Thursday, September 17, 2015

Shadows on the Stairs (Warner Bros./First National, 1941)

by Mark Gabrish Conlan • Copyright © 2015 by Mark Gabrish Conlan • All rights reserved

The other feature on this archive.org download was Shadows on the Stairs, a 1941 Warner Bros. “B” that couldn’t have been more different stylistically from The Case of the Frightened Lady — fast-moving instead of slow; the director was D. Ross Lederman, who has one truly great film on his résumé (Tim McCoy’s radical 1932 pro-Indian Western, End of the Trail — though clearly McCoy, who had got the inspiration for the story while interviewing Native survivors of the battle at the Little Big Horn for an oral history project in the 1920’s, was the auteur) but was otherwise pretty much an ordinary “B” schlockmeister. It also had a heavy-duty, virtually wall-to-wall musical score by the uncredited Bernhard Kaun — this was one film that met Jack Warner’s demand that the music start when it said “Warner Bros. Pictures Present” and not stop until it said “The End” — whereas The Case of the Frightened Lady had virtually no music other than the piano music by Jack Beaver that represented Marius Goring’s effusions — and it had the rambunctious pacing and fast-paced acting style typical of Warners’ movies even though the only really talented players in it were Frieda Inescort (as the proprietess of the boarding house where virtually all of it took place — it was based on a play called Murder on the Second Floor by Frank Vosper that premiered in 1929), Miles Mander (who starred in Alfred Hitchcock’s first film as director, 1925’s The Pleasure Garden, and played the hapless Lewin Lockridge Grayle in Murder, My Sweet) as her mild-mannered chess-fancying husband, and Turhan Bey as an (East) Indian named “Ram Singh” who was clearly up to no good, since he was involved in a plot to smuggle half a million pounds in a large cedar box into the building and who had a knife concealed in his bed post which he apparently used to murder another tenant.

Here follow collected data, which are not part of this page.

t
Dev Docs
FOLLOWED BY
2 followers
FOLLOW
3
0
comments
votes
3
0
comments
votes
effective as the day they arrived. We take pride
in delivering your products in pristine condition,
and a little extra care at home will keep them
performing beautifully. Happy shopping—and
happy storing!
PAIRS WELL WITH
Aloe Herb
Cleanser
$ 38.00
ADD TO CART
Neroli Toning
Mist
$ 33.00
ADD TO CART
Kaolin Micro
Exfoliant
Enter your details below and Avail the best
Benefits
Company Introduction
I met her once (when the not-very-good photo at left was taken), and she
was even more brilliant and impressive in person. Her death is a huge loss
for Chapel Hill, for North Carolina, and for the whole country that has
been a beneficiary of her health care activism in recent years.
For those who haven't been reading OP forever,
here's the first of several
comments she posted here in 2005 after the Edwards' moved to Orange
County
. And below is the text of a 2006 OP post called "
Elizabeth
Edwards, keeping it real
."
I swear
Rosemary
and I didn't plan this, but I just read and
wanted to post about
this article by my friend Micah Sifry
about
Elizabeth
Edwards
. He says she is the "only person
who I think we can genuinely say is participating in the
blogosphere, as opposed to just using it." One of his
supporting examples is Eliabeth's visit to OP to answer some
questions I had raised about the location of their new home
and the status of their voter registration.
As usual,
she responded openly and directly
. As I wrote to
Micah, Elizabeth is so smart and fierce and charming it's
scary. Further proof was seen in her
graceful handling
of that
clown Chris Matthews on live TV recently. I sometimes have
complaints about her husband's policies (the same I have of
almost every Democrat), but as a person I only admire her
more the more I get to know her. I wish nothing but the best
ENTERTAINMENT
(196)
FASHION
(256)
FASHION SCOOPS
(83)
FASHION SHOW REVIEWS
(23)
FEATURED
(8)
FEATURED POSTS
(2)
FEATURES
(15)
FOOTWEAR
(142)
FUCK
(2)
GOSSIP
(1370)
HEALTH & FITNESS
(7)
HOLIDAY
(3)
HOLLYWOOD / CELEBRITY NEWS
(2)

Needless to say, the people start dropping like flies pretty quickly in this production, and the juvenile leads, aspiring playwright Hugh Bromilow (Bruce Lester) and his girlfriend Sylvia (Heather Angel, another person I’d heard of in the cast but who was showcased much better in most of her other films), get perplexed as they attempt to solve the crime. Midway through the story there’s an insert of a letter “Bromilow” has received from his producer that reveals to us he’s actually the well-known playwright Dwight Winston and he’s hiding out in the boarding house for reasons his producer, the author of the letter, can’t fathom — and at the end the killer turns out to be Mr. Armitage, Mander’s character, who knocked off fellow boarding-house resident Joseph Reynolds (Paul Cavanagh) because Reynolds and Mrs. Armitage were having an affair, then kept killing people for reasons Vosper and writer Anthony Coldeway (I’ve seen his name spelled “Coldewey” on some of his other credits) don’t stop the plot long enough to explain. Once again, both Charles and I guessed whodunit — the murder required Mander to don drag as a disguise, which would seem difficult given his moustache, though he explained he merely wore a scarf over his face — but Charles correctly guessed that the story would really end with a metafictional Seven Keys to Baldpate-style fillip in which the entire plot would be Dwight Winston’s latest story and all the boarding-house characters that had been “killed” would turn up, very much alive. It was nice that Warner Bros. picked up this plot device after RKO dropped it in the later “official” remakes of Baldpate, but Shadows on the Stairs remains a rather dull would-be thriller in which Miles Mander’s performance is the only one of any real distinction. After that Charles ran a 2013 New Zealand short called The Shoe Box which also featured sinister shadows on a staircase and a man smuggling in a box to his room — only the box was shoebox-sized. For a while it looked like Warren Philp, who starred, directed and wrote, was ripping off the Coen brothers’ Barton Fink (and Emlyn Williams’ play Night Must Fall before it!) and the box contained a human head, but eventually it turns out to be a knockoff of E.T. instead — the box contains a tiny female (Joyce Cocchi) from another planet who just wants to go home!